> **Exercise objective**: Of the entries below, return only those lines from the line with "MYL4065OO008 | 0.00% |" to the line with "BRNTCOACNOR5 | 0.00% |", exactly, both included.

> **Provided data**:

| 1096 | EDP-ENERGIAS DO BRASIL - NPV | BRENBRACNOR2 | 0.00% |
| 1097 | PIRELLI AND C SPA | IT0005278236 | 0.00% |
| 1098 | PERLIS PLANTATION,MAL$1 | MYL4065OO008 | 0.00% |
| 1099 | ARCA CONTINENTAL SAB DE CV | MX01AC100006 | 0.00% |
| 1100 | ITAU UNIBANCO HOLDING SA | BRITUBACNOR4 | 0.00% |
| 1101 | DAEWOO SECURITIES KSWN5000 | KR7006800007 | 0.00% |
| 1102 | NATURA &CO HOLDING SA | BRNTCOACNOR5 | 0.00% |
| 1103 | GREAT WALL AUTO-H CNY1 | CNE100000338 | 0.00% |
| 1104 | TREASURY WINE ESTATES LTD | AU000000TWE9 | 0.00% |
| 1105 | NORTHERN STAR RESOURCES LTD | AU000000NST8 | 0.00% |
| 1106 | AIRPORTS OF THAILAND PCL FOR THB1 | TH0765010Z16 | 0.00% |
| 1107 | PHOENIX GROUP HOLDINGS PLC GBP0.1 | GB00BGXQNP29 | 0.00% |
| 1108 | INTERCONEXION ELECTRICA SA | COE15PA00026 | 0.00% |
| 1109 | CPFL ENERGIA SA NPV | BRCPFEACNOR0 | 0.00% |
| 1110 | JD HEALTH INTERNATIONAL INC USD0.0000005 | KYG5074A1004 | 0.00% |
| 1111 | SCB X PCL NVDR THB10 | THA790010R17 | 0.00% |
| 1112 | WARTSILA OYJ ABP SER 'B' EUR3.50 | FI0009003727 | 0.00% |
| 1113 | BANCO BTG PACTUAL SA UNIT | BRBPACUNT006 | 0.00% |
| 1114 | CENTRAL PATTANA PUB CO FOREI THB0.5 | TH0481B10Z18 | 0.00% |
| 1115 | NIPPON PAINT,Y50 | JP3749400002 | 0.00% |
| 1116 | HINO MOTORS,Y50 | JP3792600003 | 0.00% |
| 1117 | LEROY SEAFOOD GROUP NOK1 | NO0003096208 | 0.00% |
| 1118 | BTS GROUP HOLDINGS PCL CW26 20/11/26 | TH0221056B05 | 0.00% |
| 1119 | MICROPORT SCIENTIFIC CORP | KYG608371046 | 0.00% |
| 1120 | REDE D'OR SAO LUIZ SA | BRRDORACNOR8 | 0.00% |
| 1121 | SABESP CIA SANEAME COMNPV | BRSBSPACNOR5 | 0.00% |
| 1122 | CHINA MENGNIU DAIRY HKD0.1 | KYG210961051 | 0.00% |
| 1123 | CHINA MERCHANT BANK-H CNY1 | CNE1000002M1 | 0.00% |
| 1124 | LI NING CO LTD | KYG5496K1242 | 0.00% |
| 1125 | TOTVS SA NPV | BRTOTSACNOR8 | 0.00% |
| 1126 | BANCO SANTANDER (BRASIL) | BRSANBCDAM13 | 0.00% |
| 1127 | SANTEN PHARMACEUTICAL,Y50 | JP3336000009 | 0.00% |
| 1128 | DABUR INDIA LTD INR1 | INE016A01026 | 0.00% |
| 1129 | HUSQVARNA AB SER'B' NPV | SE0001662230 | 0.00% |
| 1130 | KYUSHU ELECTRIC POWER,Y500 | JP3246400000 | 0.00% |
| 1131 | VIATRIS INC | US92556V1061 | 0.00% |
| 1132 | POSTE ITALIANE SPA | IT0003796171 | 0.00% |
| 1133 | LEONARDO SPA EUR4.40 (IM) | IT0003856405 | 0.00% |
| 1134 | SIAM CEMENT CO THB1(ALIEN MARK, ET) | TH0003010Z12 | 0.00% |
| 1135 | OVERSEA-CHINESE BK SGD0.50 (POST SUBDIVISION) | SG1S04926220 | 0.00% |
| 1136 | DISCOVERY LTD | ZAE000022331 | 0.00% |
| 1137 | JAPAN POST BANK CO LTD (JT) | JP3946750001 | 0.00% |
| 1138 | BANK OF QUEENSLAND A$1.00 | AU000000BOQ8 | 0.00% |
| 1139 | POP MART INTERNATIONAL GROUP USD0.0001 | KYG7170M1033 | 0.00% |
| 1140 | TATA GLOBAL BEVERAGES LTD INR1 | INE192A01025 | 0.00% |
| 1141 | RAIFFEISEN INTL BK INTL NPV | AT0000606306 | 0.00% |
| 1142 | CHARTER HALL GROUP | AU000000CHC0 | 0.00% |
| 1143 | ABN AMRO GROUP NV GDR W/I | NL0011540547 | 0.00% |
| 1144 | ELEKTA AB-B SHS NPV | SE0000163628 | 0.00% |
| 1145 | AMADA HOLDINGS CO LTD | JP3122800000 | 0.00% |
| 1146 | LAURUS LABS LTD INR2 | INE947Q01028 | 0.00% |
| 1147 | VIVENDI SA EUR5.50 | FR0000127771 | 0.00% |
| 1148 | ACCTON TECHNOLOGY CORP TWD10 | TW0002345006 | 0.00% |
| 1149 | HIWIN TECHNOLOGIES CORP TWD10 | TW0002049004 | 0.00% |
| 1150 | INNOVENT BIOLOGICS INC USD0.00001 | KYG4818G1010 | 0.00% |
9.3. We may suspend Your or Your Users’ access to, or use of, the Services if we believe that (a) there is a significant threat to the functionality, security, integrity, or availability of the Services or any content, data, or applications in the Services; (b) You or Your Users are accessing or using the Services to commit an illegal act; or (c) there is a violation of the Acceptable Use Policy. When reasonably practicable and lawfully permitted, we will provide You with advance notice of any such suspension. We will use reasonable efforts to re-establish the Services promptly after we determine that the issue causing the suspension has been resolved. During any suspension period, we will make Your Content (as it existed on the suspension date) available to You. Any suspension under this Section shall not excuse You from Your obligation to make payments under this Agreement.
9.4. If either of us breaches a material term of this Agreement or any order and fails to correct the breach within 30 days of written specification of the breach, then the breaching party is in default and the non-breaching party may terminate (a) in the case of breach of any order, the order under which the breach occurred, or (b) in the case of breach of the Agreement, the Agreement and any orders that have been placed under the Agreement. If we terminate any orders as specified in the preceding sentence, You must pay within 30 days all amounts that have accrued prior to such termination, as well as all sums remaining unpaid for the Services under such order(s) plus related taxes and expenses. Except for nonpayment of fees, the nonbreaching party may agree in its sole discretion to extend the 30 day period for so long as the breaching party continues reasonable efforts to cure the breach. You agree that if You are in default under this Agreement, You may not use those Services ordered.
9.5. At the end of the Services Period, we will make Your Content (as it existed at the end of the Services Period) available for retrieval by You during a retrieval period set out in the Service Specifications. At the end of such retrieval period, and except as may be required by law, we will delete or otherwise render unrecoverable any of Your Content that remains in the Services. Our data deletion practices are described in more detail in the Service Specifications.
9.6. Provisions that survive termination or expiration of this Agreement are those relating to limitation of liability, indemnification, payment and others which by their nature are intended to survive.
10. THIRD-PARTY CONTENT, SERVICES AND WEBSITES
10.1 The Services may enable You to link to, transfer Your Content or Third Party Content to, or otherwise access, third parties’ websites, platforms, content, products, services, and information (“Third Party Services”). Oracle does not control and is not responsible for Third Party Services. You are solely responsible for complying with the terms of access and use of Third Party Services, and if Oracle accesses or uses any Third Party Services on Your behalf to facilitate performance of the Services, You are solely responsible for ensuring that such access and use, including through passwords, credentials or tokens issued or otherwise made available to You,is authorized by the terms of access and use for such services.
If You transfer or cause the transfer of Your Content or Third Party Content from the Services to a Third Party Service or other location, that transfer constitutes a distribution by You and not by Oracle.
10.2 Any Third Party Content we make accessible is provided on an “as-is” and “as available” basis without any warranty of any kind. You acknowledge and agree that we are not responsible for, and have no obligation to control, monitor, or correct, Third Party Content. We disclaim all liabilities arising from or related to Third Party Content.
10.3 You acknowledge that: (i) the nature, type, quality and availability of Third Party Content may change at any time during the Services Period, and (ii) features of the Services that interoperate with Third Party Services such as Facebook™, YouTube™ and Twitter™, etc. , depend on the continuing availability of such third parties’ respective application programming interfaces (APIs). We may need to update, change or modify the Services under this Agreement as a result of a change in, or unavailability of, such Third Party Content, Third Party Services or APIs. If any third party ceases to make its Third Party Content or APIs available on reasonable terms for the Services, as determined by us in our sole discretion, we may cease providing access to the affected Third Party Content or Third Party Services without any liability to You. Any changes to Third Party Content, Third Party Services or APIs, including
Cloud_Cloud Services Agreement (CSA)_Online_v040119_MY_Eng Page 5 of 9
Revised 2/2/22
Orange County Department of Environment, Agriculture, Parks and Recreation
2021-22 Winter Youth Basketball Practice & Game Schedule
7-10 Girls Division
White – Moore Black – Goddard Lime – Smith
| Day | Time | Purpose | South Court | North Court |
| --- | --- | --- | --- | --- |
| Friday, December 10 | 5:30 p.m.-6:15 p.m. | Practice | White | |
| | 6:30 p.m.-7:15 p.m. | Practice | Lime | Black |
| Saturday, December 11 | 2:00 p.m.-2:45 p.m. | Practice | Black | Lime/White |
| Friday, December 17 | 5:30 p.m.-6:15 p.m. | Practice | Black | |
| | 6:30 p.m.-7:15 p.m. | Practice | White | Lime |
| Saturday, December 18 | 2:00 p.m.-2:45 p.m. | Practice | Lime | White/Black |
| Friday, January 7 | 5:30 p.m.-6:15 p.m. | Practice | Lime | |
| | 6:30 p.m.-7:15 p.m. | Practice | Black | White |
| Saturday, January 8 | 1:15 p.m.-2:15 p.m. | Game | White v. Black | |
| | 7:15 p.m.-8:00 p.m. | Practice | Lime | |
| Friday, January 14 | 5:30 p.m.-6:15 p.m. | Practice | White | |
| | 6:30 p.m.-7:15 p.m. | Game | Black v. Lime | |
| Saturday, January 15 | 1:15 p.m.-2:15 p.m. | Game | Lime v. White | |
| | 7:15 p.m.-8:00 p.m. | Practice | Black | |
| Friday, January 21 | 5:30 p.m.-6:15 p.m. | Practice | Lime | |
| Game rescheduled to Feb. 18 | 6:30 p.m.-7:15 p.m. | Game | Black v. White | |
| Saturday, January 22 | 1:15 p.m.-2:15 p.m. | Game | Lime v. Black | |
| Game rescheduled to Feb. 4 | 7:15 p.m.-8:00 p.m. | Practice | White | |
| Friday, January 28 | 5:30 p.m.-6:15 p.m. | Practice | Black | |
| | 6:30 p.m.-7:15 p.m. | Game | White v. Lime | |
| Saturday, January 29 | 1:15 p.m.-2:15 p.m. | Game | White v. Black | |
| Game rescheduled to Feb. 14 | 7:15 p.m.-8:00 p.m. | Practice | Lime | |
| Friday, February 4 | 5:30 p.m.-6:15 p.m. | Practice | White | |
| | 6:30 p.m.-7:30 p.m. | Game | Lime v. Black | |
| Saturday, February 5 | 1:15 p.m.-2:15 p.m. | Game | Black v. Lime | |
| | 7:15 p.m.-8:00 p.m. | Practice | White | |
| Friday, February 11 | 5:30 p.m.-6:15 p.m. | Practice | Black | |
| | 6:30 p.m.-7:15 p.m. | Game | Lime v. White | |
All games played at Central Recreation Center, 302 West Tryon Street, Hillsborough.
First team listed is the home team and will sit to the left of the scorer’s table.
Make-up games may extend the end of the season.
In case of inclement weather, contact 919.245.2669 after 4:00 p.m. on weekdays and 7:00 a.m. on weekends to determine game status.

> **Exercise result**:
| 1098 | PERLIS PLANTATION,MAL$1 | MYL4065OO008 | 0.00% |
| 1099 | ARCA CONTINENTAL SAB DE CV | MX01AC100006 | 0.00% |
| 1100 | ITAU UNIBANCO HOLDING SA | BRITUBACNOR4 | 0.00% |
| 1101 | DAEWOO SECURITIES KSWN5000 | KR7006800007 | 0.00% |
| 1102 | NATURA &CO HOLDING SA | BRNTCOACNOR5 | 0.00% |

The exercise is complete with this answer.